A. M. Pitre1, A. Yen2, S. Zhang3, Z. Iqbal4, B. A. Hrycushko4, X. Zhong2, M. H. Lin2, and K. V. Albuquerque2; 1Texas College of Osteopathic Medicine, Houston, TX, United States, 2Department of Radiation Oncology, University of Texas Southwestern Medical Center, Dallas, TX, 3UT Southwestern Medical Center, Dallas, TX, 4Department of Radiation Oncology, UT Southwestern Medical Center, Dallas, TX
Purpose/Objective(s): Adaptive radiation therapy (ART) is a new treatment modality for cervical cancer. Daily ART with reduced margins has shown to significantly improve target coverage while sparing organs at risk. However, daily adaptive therapy is time and resource intensive. Adapt-on-demand (AOD), or adaptations per physician’s discretion can spare OARs, but the degree of improvements is significantly reduced when compared to daily ART. Thus, improved utilization and patient selection is required to optimally employ ART. In this study, the dosimetry from patients treated with ART were compared to traditional IGRT plans to determine the optimal timepoint to adapt.

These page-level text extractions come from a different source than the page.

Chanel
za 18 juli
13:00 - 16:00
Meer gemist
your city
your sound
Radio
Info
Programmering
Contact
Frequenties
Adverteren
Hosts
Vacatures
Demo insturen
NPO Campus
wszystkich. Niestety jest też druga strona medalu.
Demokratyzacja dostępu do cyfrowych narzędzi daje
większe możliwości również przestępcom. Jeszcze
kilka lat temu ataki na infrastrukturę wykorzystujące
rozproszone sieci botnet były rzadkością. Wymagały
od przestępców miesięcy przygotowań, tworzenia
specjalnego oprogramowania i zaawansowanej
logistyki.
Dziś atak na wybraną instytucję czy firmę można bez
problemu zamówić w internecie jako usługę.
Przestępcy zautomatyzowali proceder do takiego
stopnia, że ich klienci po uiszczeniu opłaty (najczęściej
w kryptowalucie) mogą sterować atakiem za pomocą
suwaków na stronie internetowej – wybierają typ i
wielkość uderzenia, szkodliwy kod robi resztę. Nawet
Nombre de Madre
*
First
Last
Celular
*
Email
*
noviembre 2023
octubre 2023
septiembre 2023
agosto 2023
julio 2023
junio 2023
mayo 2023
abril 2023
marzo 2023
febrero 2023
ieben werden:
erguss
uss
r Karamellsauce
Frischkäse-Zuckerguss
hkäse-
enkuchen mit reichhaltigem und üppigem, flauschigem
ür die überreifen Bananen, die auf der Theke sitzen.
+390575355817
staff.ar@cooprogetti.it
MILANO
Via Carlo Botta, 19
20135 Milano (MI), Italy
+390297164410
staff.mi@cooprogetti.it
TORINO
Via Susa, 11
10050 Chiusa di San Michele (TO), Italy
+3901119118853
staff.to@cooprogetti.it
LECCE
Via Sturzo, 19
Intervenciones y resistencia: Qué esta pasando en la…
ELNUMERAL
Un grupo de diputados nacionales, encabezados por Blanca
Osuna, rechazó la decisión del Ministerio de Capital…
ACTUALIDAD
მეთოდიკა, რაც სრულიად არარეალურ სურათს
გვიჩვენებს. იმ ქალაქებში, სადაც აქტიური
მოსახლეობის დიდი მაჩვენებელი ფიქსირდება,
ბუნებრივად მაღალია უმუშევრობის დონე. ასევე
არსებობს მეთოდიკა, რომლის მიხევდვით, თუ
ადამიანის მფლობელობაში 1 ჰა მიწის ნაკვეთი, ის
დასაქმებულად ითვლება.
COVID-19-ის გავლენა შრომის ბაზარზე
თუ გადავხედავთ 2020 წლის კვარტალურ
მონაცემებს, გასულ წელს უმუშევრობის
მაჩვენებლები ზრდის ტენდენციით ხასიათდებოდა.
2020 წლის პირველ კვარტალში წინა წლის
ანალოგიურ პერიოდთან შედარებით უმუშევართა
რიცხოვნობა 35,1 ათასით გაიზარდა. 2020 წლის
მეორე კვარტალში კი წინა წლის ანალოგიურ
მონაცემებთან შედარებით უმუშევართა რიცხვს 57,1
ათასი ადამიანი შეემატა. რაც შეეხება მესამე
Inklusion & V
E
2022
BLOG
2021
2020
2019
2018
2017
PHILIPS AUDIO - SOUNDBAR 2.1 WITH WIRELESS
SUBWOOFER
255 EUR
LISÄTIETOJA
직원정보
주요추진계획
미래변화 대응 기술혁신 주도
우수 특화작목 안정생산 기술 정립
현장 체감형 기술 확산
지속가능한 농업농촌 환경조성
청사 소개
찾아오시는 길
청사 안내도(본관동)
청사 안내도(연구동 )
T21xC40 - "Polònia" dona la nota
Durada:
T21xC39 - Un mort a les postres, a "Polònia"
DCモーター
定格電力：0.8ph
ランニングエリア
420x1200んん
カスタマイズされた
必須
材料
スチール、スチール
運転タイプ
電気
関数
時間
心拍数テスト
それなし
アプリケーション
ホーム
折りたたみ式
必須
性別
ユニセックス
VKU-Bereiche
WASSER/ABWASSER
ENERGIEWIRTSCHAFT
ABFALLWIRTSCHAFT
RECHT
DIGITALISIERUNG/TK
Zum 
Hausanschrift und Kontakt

Additionally, patient and dosimetric predictors were analyzed to determine which patients benefit most from ART. Materials/
Methods: A retrospective cohort of 41 patients with cervical cancer (stage IIA-IIIC2) were analyzed. 28 patients received AOD and 13 patients received daily ART with a total of 424 fractions between September 2021 and July 2023. Dosimetric values of V40/V45 bowel bag, and V40/V30 bladder and rectum were obtained for both adapted and pre-planned IGRT plans. Patients had variable uterocervix CTV margins ranging from 0.5 - 1.5 cm per physicians’ discretion and adaptation regimens. Patient and tumor characteristics such as stage, BMI, initial uterocervix CTV size, and change in CTV size were collected. First, a linear mixed effect model was utilized to determine the optimal week for adaptation. Second, a mixed logistic regression model was used to determine which patients would benefit most from ART. Weeks and various demographic/clinical variables were evaluated as covariates. Both models include patient random effects to account for correlation among measurements from the same patients. Statistical significance was defined as p < 0.05. Results: When compared to IGRT pre-plans, adapted plans only had improvements in bladder V40 and V30. Starting week 3, bladder V40 was significantly improved when treated with ART, while bladder V30 was significantly improved with ART starting week 1. Reduction in tumor size, from week 1 to week 3 and initial bowel bag V40 were predictors for benefit from ART. Initial uterocervix CTV size trended towards predicting benefit from ART, but was not statistically significant (p = 0.053) Conclusion: Results from our study suggests the most beneficial timepoint to start adapting is week 3 and onwards. Our study also showed that patients with significant change in uterocervix CTV size and large initial bowel bag V40 may benefit more for ART. These results can help clinicians optimize timing and patient selection for ART with potential to reduce toxicity and improve target coverage.